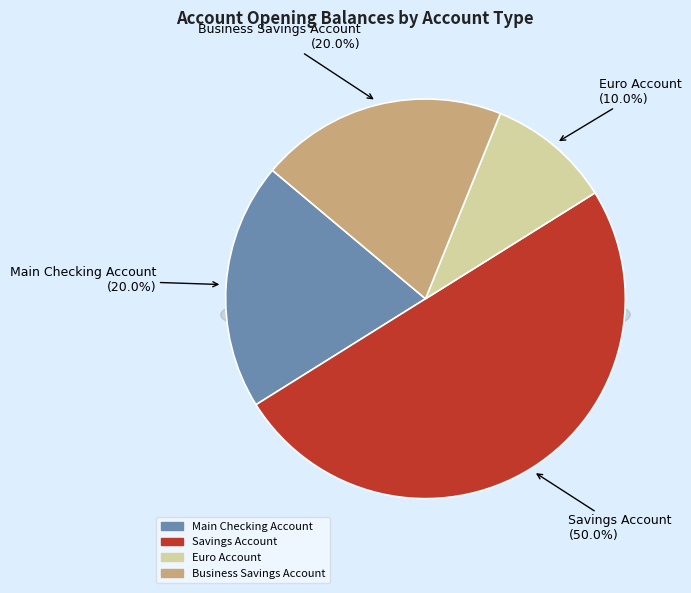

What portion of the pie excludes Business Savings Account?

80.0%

* * *

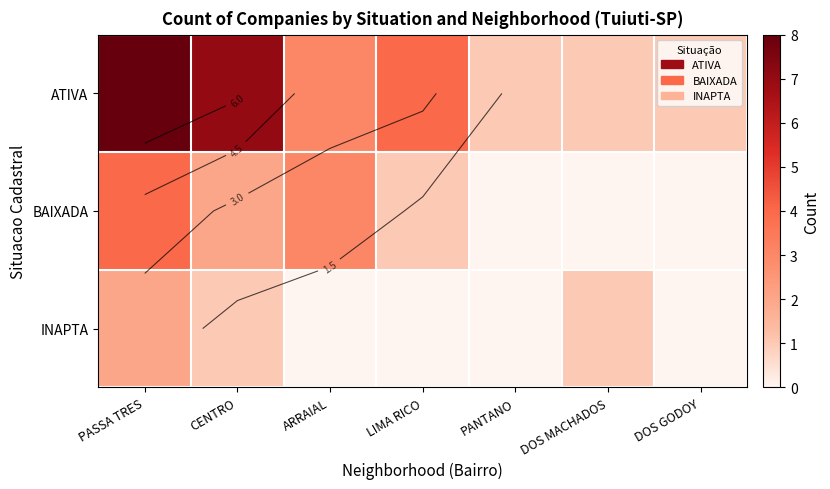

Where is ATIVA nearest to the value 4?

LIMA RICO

--

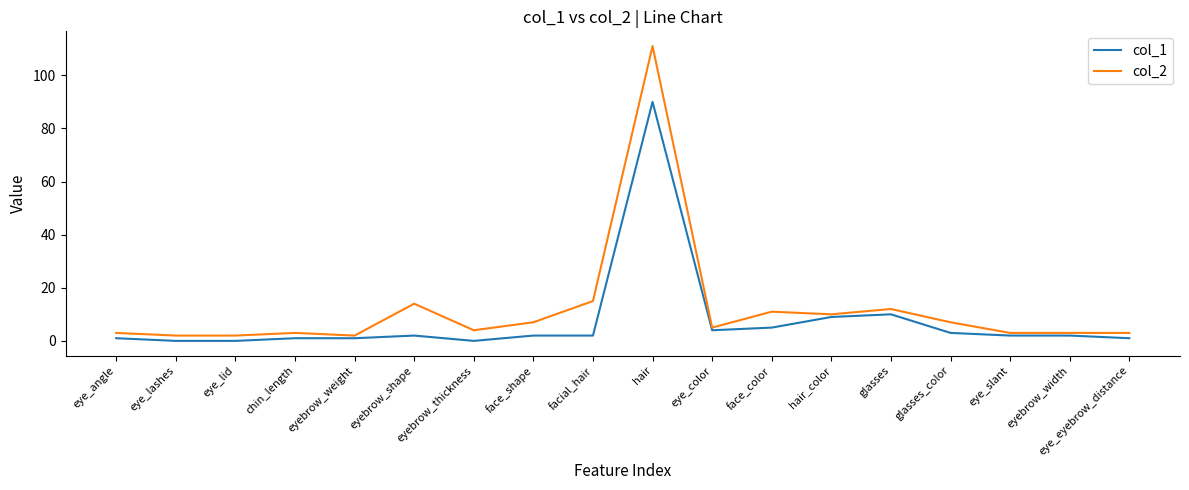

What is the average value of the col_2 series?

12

Your instructions |
Show each line of the entries above that contains the string "value". Only case-sensitive matches count.

Task result |
Where is ATIVA nearest to the value 4?
What is the average value of the col_2 series?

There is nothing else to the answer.